Working data:
───
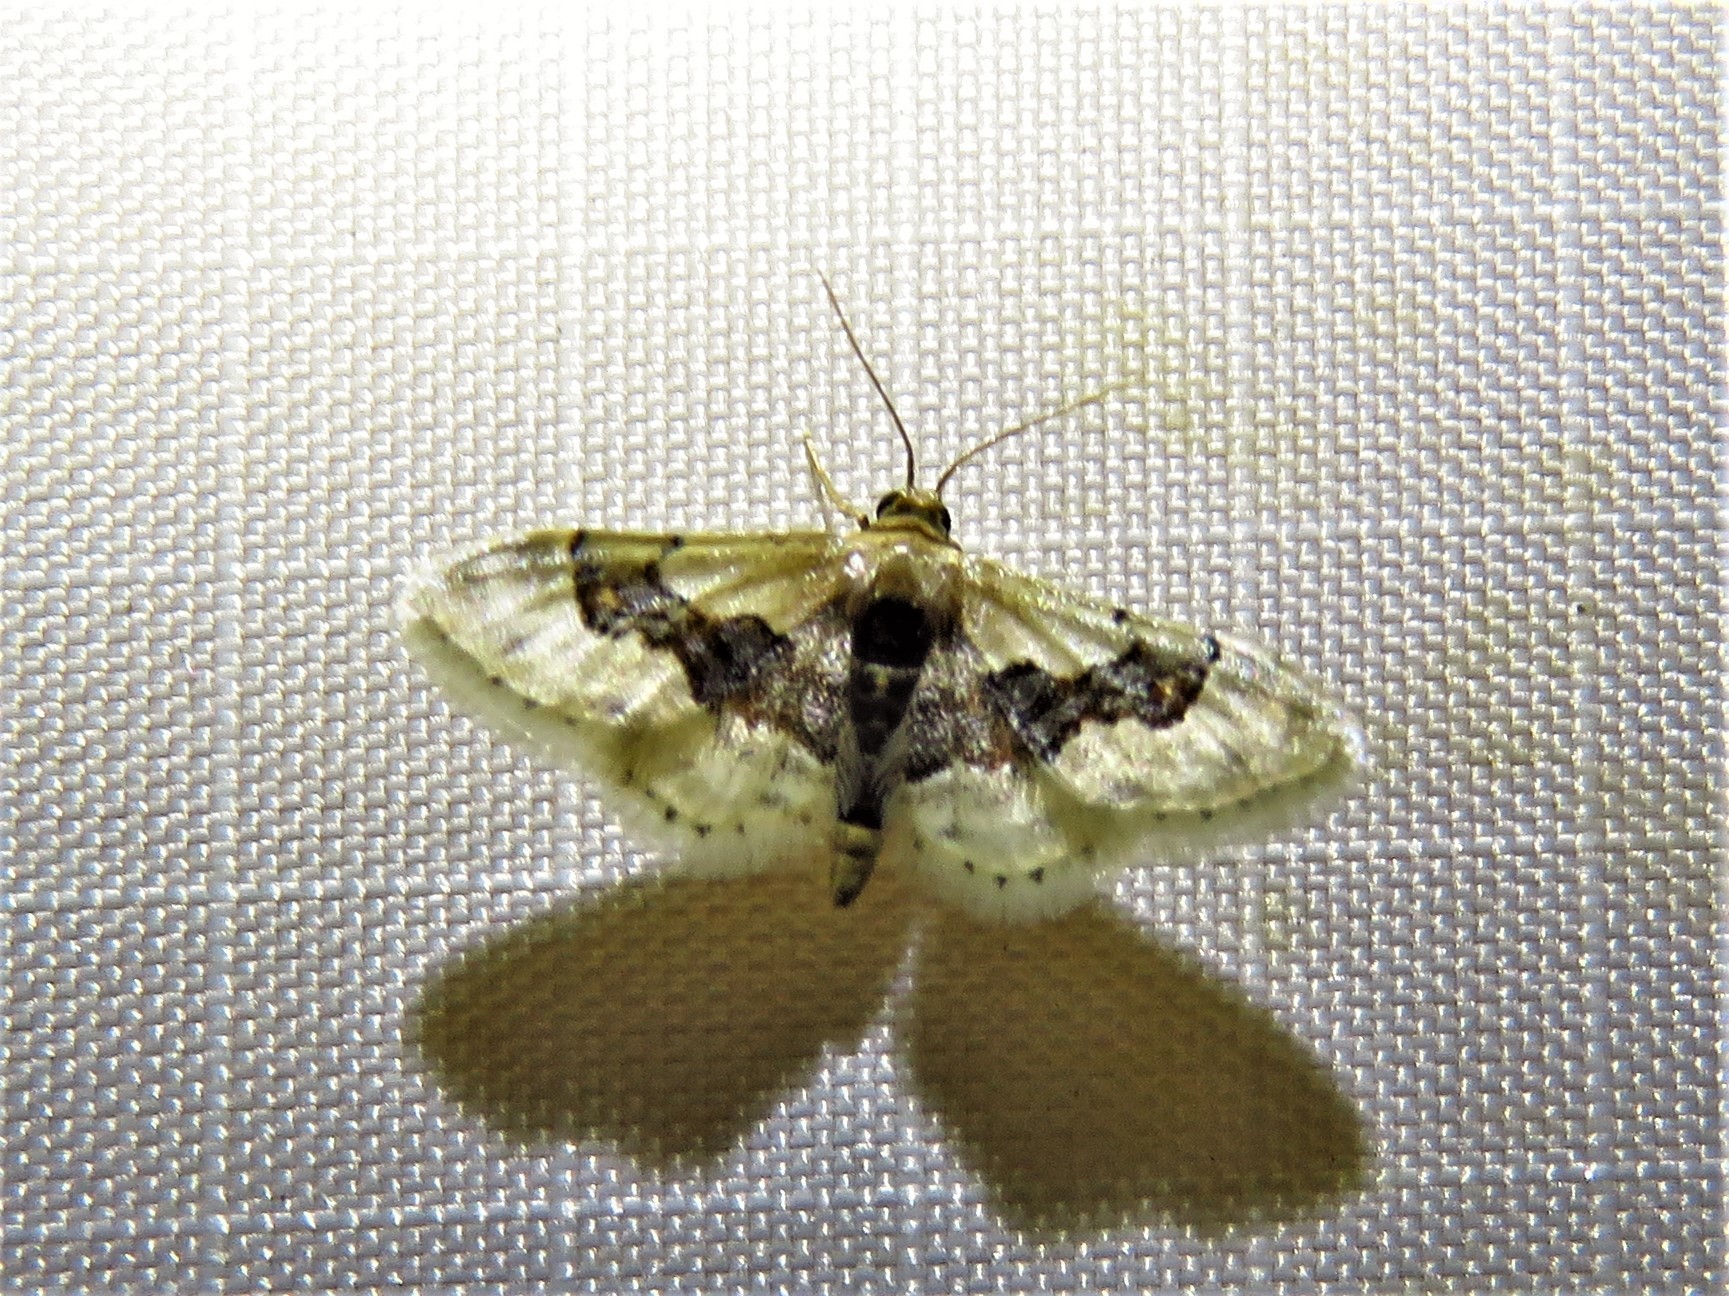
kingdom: Animalia
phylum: Arthropoda
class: Insecta
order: Lepidoptera
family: Geometridae
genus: Idaea
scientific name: Idaea gemmata
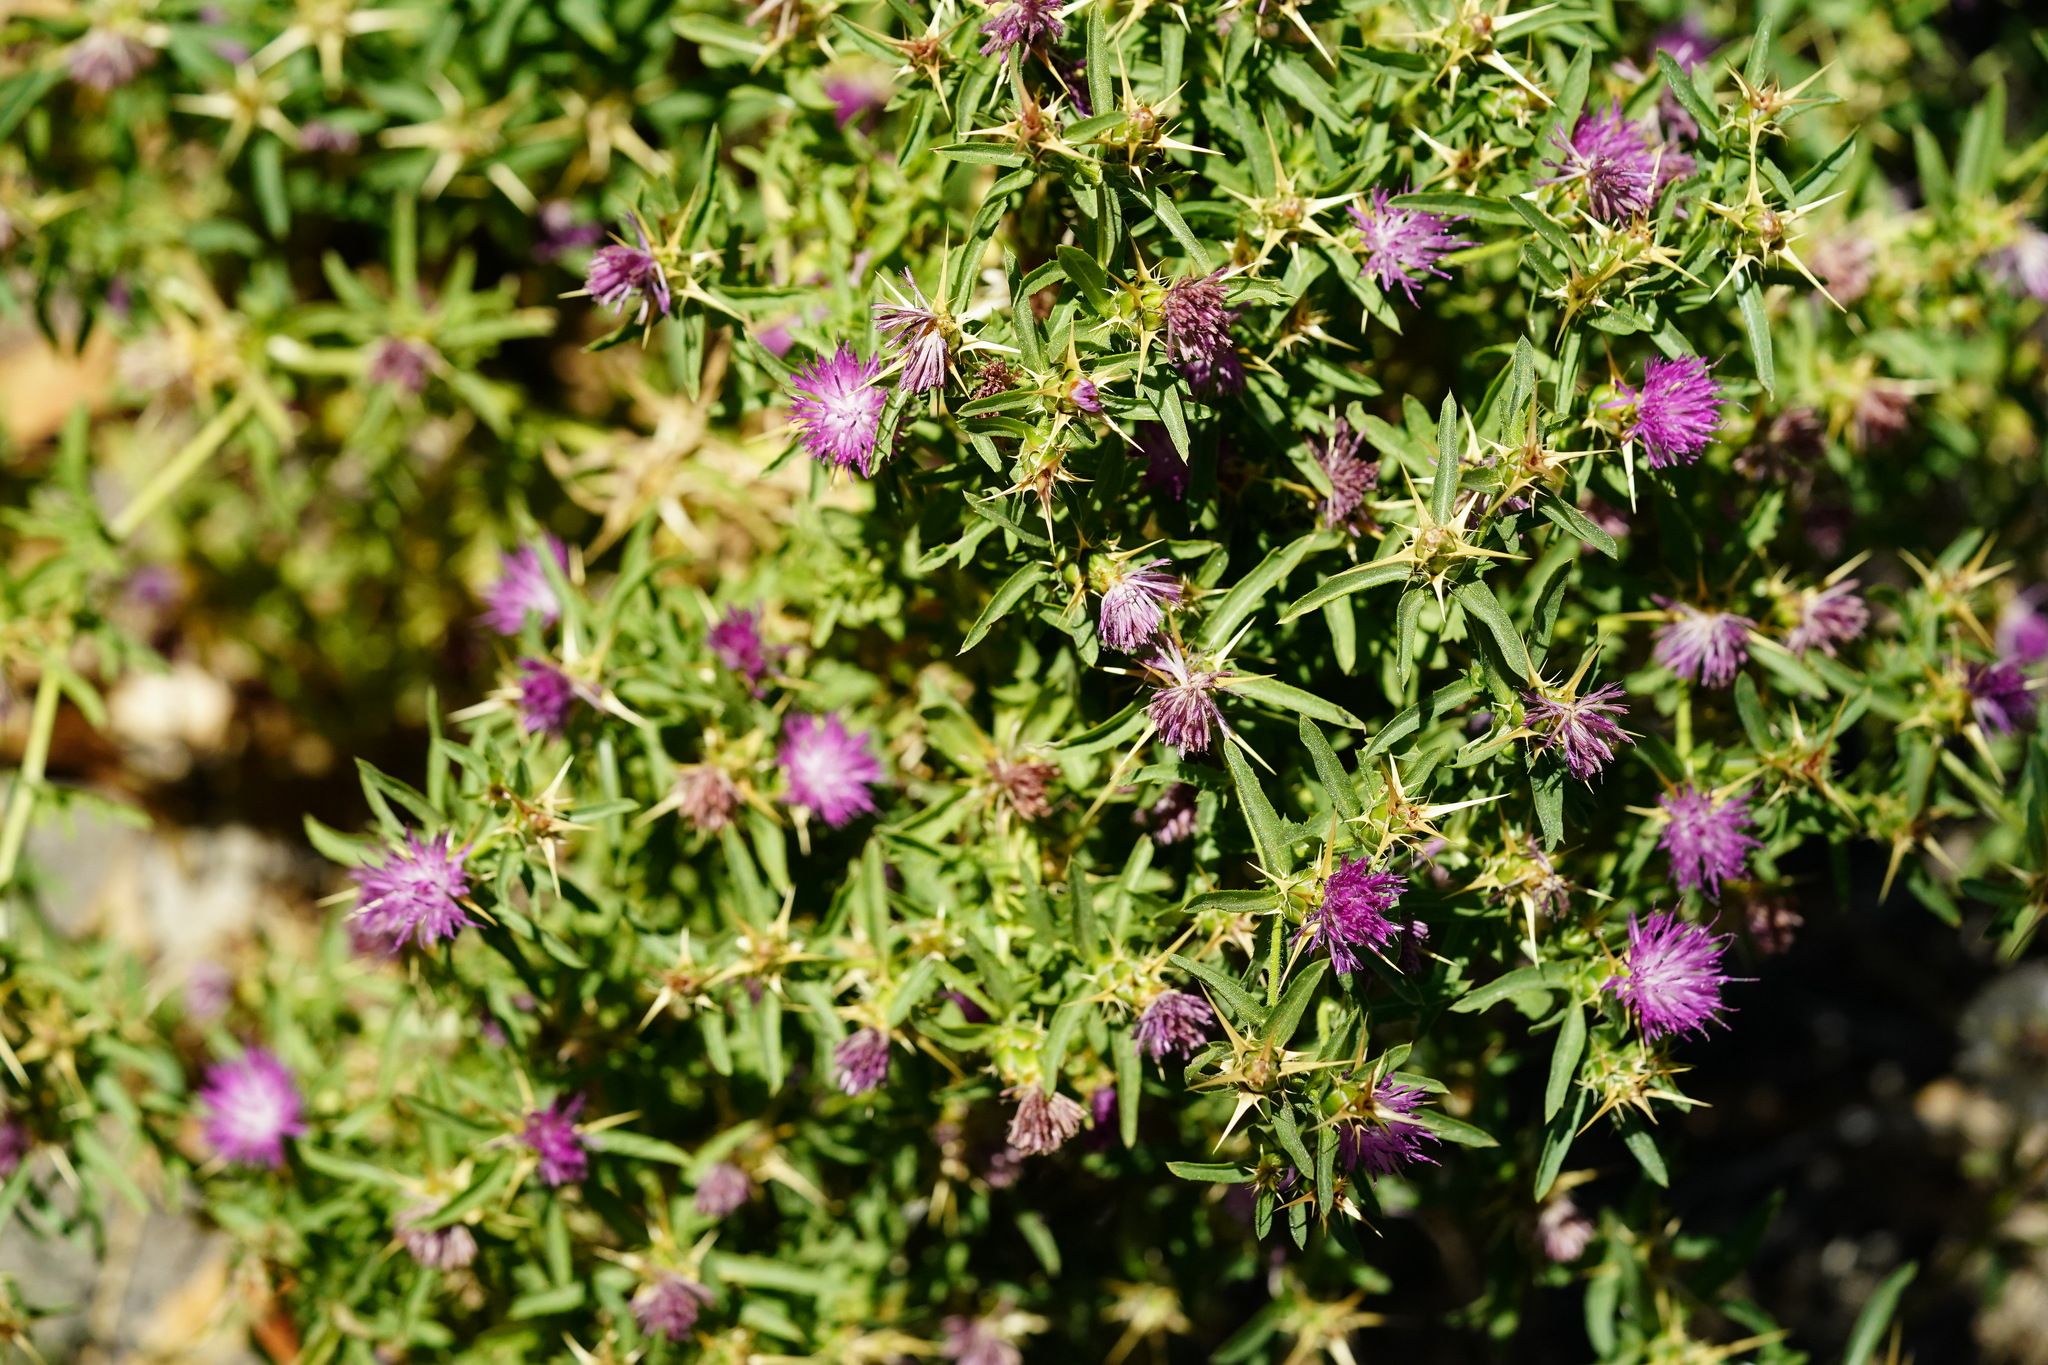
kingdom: Plantae
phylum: Tracheophyta
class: Magnoliopsida
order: Asterales
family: Asteraceae
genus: Centaurea
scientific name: Centaurea calcitrapa
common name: Red star-thistle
───
Exercise details:
From the items above, extract every line that contains the word "name".

Finished exercise:
scientific name: Idaea gemmata
scientific name: Centaurea calcitrapa
common name: Red star-thistle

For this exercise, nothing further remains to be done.